[Dataset items]
-- Opening Marker --
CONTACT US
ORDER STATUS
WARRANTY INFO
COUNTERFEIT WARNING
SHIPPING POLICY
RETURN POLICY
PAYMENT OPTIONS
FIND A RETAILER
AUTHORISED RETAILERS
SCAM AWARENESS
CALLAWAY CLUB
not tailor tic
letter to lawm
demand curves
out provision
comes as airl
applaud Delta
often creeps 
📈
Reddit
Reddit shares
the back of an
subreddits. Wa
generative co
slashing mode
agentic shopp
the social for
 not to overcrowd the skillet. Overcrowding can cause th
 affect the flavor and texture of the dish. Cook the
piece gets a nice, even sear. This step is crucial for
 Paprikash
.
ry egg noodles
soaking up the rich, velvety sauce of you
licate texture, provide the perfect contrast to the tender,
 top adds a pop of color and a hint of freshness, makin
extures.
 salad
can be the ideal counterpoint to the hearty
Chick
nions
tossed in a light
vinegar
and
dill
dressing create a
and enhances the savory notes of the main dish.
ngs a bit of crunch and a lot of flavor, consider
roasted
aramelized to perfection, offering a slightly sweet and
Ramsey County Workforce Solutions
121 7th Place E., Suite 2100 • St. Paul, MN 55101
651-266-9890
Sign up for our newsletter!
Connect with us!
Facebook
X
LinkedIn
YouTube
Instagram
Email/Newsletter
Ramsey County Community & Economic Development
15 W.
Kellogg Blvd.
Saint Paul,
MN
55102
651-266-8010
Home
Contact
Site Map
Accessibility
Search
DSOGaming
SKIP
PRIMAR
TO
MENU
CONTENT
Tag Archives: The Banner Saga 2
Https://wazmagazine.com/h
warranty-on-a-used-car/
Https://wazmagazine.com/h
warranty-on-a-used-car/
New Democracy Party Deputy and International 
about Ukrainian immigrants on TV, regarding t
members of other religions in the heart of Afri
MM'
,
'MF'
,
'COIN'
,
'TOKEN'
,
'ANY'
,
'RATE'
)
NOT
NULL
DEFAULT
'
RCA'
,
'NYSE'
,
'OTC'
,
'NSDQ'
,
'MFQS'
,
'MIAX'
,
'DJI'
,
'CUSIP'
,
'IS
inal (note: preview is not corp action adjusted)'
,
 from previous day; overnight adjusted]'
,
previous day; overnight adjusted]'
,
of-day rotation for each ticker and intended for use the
-- Closing Marker --
**Work to complete:** Copy verbatim every line from the start of the records through the line containing "not to overcrowd", including that line.

**Response for this exercise:**
CONTACT US
ORDER STATUS
WARRANTY INFO
COUNTERFEIT WARNING
SHIPPING POLICY
RETURN POLICY
PAYMENT OPTIONS
FIND A RETAILER
AUTHORISED RETAILERS
SCAM AWARENESS
CALLAWAY CLUB
not tailor tic
letter to lawm
demand curves
out provision
comes as airl
applaud Delta
often creeps 
📈
Reddit
Reddit shares
the back of an
subreddits. Wa
generative co
slashing mode
agentic shopp
the social for
 not to overcrowd the skillet. Overcrowding can cause th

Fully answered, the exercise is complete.